Herakles Farms Cameroon Heading Towards Financial Crush

May 28, 2013
Source
Bongben

Sithe Global Sustainable Oils Cameroon Limited, SG SOC a subsidiary of Herakles Farms was already as heading towards a cash crush says a Greenpeace nine point report titled “The Truth behind Herakles Farms False Promises in Cameroon”.

The company signed a convention with the Cameroon government on September 17, 2009 to create a big industrial plantation of palm oil and refinery on 73,086 hectares of land.

Herakles Farms has recently suspended its activities in Cameroon following an order from the Cameroon Ministry of Forestry to suspend logging in Talangaye in the Nguti region, a release from the company reads.

However, the Ministry suspended the felling of trees until the company fulfills the conditions after certain administrative tolerance for them to get the required authorizations.

The Ministry suspended logging following denunciations in the implementation of the project such as non-respect of forest regulation and complaints from the riverine population.

Irene Wabiwa in charge of Greenpeace Forest Campaign exposed the financial situation of the company besides the other discrepancies of what the company is and what it presents to the world.

Comparing information gotten from inside the company and what is made public; Wabiwa says the company lied to investors and Cameroonians, local communities and the public.

Herakles Farms has been using the Ghana pilot project to project its image. But, Wabiwa says this project is in the being sold in the market for a value less that the investment, 12m dollars against 25m dollars to pay some of the financiers.

She opines that if the company is not capable of operating a pilot centre like that in Ghana it would be impossible to manage 73,086 hectares.

SG SOC told investors it “has obtained a 99 year lease and also received the required permits and approvals to commence field operation”.

But, the convention does not exempt the company from acquiring the necessary legal document, Wabiwa argues.

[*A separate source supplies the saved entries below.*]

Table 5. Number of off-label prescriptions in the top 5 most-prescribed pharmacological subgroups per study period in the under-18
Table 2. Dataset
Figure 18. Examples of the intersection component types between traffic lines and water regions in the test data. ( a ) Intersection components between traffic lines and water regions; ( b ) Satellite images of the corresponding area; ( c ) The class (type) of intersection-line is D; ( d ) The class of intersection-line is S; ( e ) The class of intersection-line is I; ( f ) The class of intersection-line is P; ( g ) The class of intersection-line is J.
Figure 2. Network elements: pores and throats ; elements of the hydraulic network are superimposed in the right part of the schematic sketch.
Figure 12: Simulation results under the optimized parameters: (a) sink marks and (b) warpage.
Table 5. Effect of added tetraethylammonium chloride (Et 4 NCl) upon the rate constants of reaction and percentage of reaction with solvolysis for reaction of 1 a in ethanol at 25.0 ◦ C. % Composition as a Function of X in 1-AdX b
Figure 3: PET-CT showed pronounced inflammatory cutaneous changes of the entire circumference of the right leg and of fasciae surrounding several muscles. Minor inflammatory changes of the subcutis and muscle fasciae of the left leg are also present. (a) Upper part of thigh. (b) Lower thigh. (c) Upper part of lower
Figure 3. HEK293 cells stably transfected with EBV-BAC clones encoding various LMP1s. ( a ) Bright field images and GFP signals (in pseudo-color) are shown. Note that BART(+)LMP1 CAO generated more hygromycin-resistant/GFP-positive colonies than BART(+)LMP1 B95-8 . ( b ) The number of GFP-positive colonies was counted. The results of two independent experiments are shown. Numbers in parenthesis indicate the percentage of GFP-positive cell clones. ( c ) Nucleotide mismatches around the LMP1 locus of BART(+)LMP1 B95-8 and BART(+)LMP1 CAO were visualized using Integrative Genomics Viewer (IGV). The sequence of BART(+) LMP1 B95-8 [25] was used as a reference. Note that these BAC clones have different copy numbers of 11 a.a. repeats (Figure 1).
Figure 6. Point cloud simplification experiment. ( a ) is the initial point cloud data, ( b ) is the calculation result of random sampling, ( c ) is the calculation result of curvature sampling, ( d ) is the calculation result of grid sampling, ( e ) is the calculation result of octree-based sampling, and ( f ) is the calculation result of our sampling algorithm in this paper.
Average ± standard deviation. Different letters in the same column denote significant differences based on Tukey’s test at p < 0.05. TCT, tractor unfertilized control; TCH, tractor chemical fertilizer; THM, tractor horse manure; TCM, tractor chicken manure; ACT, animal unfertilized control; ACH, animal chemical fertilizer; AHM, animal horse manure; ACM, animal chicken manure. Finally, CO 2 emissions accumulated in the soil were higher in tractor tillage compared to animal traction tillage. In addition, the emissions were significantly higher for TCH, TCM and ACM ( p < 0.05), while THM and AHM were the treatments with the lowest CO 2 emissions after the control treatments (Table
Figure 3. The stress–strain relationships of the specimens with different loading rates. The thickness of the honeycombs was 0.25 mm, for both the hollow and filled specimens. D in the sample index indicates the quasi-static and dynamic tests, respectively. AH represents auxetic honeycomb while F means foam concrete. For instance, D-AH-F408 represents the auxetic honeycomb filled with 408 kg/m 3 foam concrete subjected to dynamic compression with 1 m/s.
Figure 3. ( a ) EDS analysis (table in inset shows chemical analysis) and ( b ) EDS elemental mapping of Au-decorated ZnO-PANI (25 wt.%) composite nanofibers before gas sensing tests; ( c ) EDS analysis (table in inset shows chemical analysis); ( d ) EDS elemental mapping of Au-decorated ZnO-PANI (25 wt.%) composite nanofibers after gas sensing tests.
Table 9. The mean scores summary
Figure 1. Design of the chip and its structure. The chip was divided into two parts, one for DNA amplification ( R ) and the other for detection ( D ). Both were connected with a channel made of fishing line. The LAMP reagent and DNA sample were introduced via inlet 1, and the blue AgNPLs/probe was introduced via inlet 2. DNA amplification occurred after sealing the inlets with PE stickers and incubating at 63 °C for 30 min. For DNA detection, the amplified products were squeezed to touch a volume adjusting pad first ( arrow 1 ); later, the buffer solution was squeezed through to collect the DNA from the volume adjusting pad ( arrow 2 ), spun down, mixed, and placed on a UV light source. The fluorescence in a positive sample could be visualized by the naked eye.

Herakles according to the Cameroon law was supposed to obtain a presidential decree for any concession above 50 hectares to carry on its operations which till date, they have not obtained.

The wood form the trees felled was government property, Herakles had said, but, it was revealed that in reality, the company was planning to sell the wood estimated at 60-90 m dollars.

Also, it was discovered that the company used bribes and fraudulent means to corrupt actors to get government support.
Against this backdrop, Greenpeace demanded for a moratorium on attribution of concessions in Cameroon.

Reacting to the Greenpeace report, Samuel Nguiffo, Executive Secretary, Centre for Environment and Development, CED, identified the lessons to be learnt from the Herakles story.

He said it was interesting to find internal data from the company stating that the government and civil society organizations lack experience in dealing a company of such magnitude, in a forest area.

“The suspension letter of the Minister of Forestry and Wild Life was a courageous decision”, he averred.

The communique of Herakles was also interesting to read, he says, arguing that when government says stop logging until…, does not mean the company should stop operations as they did and paid off about 700 hundred workers.

Nguiffo concluded that SG SOC does not wish to develop Cameroon, but make money by depriving the country of land and resource.

Hailing the suspension, World Wildlife Fund said it had raised concerns on the impacts of SG SOC’s activities in a biodiversity hotspot, thereby destroying high conservation value forests and habitat for several endangered species.

WWF regretted that Herakles completely disregarded the existence of land use structures in the area such as farmlands, buffer zones and wildlife corridors liking protected areas, and tree felling in a forest without prior authorization from the ministry of forestry.

“Herakles Farms activities in in the Southwest region of Cameroon were and remain illegal. They do not have all necessary permits required to operate in this high biodiversity area,” Hanson Njiforti, WWF Cameroon Country Director says.